Savage Season, USA 1990, 204 Seiten

Wilder Winter von Joe R. Lansdale | © Golkonda Verlag
© Golkonda Verlag

Autor:
Joe R. Lansdale
Übersetzer:
Richard Betzenbichler
Katrin Mrugalla

Verlag (D):
Golkonda
ISBN:
978-3-944-72039-5

Genre:
Krimi | Thriller | Drama

 

Inhalt:

Leonard stand auf, wischte sich die großen schwarzen Hände an seiner Khakihose ab, schlenderte zu mir herüber und nahm die Flinte. Wir waren gerade dabei zu laden, als Trudy um eine Ecke des Hauses bog.

Die besten Freunde Hap – er: Kriegsdienstverweigerer, hetero, weiß – und Leonard – er: Kriegsveteran, schwul, schwarz – könnten unterschiedlicher kaum sein, sind jedoch trotz ihrer gegenseitigen Sticheleien ein Herz und eine Seele, an deren Türe das Unheil klopft, das in Gestalt von Haps Ex-Freundin Trudy daherkommt, die ihn dummerweise noch immer spielend um den Finger zu wickeln versteht.

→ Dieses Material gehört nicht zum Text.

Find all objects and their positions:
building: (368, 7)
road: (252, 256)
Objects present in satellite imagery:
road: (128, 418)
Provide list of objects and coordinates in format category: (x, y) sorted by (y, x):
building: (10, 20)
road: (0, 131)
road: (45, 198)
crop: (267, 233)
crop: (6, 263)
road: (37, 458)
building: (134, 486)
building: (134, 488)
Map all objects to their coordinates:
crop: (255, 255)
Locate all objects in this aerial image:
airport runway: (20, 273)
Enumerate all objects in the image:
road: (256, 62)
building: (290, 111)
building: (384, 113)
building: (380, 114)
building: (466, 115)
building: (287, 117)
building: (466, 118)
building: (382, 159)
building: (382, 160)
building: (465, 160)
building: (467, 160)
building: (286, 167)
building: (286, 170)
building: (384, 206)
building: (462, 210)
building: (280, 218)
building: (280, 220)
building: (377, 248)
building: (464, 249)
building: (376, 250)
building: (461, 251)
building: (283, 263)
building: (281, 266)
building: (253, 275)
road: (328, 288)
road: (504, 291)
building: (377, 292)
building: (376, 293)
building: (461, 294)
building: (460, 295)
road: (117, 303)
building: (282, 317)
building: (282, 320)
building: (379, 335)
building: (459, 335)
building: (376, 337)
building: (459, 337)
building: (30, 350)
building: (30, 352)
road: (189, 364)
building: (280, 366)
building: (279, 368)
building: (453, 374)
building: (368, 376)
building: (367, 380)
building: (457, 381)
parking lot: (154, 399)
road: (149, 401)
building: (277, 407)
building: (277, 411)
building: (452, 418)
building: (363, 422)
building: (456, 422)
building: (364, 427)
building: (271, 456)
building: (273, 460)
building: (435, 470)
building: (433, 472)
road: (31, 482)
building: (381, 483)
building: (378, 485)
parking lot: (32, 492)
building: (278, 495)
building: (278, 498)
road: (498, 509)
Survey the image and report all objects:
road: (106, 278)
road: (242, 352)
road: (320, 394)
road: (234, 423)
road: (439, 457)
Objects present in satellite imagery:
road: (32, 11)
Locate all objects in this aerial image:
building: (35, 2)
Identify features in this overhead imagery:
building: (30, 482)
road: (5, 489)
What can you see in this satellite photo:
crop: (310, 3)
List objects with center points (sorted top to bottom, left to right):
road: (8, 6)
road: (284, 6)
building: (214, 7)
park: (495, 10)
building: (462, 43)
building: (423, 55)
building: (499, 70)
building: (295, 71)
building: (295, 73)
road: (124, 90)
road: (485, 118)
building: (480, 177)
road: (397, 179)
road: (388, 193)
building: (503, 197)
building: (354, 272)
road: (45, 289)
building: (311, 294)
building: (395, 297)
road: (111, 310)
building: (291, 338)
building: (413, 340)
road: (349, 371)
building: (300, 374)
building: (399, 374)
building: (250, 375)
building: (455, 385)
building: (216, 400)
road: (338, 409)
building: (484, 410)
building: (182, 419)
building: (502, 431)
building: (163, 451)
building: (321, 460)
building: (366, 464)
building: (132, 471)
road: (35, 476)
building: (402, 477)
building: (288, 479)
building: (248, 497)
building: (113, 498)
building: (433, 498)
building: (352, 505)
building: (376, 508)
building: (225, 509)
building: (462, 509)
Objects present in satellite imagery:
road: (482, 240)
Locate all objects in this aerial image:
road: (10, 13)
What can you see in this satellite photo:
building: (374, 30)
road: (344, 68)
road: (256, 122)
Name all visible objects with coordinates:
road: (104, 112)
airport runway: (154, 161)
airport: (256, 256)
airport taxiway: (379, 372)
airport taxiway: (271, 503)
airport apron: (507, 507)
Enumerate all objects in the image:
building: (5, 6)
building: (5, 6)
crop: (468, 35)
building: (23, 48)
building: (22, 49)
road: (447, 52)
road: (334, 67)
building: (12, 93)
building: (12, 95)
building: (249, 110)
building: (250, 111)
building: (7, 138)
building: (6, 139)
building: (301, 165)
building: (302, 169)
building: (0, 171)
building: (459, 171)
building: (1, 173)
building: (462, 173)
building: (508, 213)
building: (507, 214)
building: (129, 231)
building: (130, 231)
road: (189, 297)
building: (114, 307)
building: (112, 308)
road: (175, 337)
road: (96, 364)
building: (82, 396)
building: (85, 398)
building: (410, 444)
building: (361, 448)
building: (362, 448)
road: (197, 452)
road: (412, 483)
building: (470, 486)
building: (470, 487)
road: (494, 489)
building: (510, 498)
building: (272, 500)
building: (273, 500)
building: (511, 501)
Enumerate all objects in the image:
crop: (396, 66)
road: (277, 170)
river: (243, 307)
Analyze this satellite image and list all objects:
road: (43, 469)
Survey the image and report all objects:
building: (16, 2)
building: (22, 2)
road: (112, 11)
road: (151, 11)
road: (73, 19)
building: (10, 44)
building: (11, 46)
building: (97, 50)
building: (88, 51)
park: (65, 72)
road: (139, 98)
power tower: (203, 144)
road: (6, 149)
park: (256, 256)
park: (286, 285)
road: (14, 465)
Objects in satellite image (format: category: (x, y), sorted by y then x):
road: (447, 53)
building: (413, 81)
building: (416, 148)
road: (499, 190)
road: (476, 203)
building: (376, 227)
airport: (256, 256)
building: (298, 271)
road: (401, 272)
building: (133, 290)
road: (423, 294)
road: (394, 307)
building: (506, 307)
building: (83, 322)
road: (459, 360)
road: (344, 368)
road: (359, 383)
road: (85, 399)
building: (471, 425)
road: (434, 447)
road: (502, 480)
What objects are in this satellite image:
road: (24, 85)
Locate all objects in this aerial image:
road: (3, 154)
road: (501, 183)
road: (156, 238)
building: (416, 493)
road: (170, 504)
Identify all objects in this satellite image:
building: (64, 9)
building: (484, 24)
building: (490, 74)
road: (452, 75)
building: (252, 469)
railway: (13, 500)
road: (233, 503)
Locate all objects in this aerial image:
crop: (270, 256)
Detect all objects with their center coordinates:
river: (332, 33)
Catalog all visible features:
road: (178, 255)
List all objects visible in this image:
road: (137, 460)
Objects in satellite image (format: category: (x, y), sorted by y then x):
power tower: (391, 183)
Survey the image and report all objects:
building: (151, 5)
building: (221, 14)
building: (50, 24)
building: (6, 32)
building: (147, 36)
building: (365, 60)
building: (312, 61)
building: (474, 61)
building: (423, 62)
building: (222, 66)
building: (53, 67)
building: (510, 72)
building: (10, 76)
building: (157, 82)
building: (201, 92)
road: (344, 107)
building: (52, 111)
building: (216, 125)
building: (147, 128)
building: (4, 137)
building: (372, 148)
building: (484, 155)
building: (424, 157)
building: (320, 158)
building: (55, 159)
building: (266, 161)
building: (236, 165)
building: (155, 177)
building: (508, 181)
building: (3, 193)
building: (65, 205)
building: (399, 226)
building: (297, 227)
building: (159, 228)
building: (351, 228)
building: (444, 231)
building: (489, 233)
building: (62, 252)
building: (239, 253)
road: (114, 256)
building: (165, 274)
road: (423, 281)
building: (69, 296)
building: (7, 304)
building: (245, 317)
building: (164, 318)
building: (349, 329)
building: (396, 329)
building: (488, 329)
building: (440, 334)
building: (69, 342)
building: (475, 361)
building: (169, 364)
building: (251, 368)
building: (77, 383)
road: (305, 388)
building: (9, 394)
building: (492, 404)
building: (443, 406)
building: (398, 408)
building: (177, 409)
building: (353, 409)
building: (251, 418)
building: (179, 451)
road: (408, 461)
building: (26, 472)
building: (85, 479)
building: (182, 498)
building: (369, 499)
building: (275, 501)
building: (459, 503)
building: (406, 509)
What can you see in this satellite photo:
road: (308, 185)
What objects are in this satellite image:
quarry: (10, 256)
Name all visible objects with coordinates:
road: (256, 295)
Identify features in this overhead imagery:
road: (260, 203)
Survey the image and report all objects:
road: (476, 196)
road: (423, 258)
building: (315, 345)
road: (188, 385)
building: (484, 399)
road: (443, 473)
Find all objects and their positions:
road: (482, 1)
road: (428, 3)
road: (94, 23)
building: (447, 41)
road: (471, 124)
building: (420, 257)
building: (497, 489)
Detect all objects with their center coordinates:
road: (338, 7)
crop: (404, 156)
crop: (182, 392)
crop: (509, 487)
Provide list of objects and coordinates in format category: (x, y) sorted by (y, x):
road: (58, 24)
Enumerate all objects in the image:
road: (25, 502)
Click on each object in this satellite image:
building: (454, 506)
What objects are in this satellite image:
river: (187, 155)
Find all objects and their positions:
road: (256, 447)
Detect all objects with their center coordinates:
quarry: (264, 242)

Diesmal – so verspricht sie – sei aber alles anders und sie habe einen mehr als lukrativen Job für Hap, denn im Sabine River sei ein alter Schatz versunken und dank seiner Ortskenntnisse könnte er sich als unverzichtbar erweisen für die Aktion, die von einer Handvoll angehender Revolutionäre angestoßen worden ist. Immer knapp bei Kasse, willigt Hap unter der Bedingung ein, dass Leonard ebenfalls teilnehmen kann, doch wo immer Trudy auch auftaucht, steht Ärger ins Haus und das verhält sich diesen Winter nicht anders als all die Jahre zuvor…

Rezension:

Eigentlich ist es mir selbst ein Rätsel, wie und wieso ich so lange einen Bogen um Joe R. Lansdales langlebige wie beliebte Buchreihe um die beiden Freunde Hap Collins und Leonard Pine gemacht habe, doch spätestens mit der Absetzung der gleichnamigen SundanceTV-Serie schien bei mir ein Knoten geplatzt, denn ohne Fortführung der Serie würde ich ja nie wieder Abenteuer mit den beiden erleben und das – mit Verlaub – ginge ja gar nicht an. Entsprechend habe ich mich recht zügig und kurzfristig nach deren erstem gemeinsamen Abenteuer Wilder Winter umgetan, auf dessen Handlung auch die erste Staffel Hap and Leonard basiert. Nun ist es natürlich grundsätzlich der elegantere Weg, erst das Buch zu lesen und dann die Adaption zu sichten, doch ist es dafür in dem Fall ein wenig spät, was dem Spaß an der Sache keinen Abbruch tut, denn so gelungen die Serie auch sein mag und so überzeugend speziell James Purefoy und Michael Kenneth Williams in ihren Rollen sind, gelingt es doch kaum, Lansdales pointierte wie lakonische Schreibe gänzlich auf die Leinwand zu übertragen. An dieser Stelle soll es aber natürlich vorrangig um das Buch an sich gehen, was übrigens in wertiger Klappenbroschur mit vergleichsweise eng bedruckten Seiten daherkommt, so dass die rund 200 Seiten tatsächlich mehr Lesevergnügen mit sich bringen, als man das zunächst vermuten würde.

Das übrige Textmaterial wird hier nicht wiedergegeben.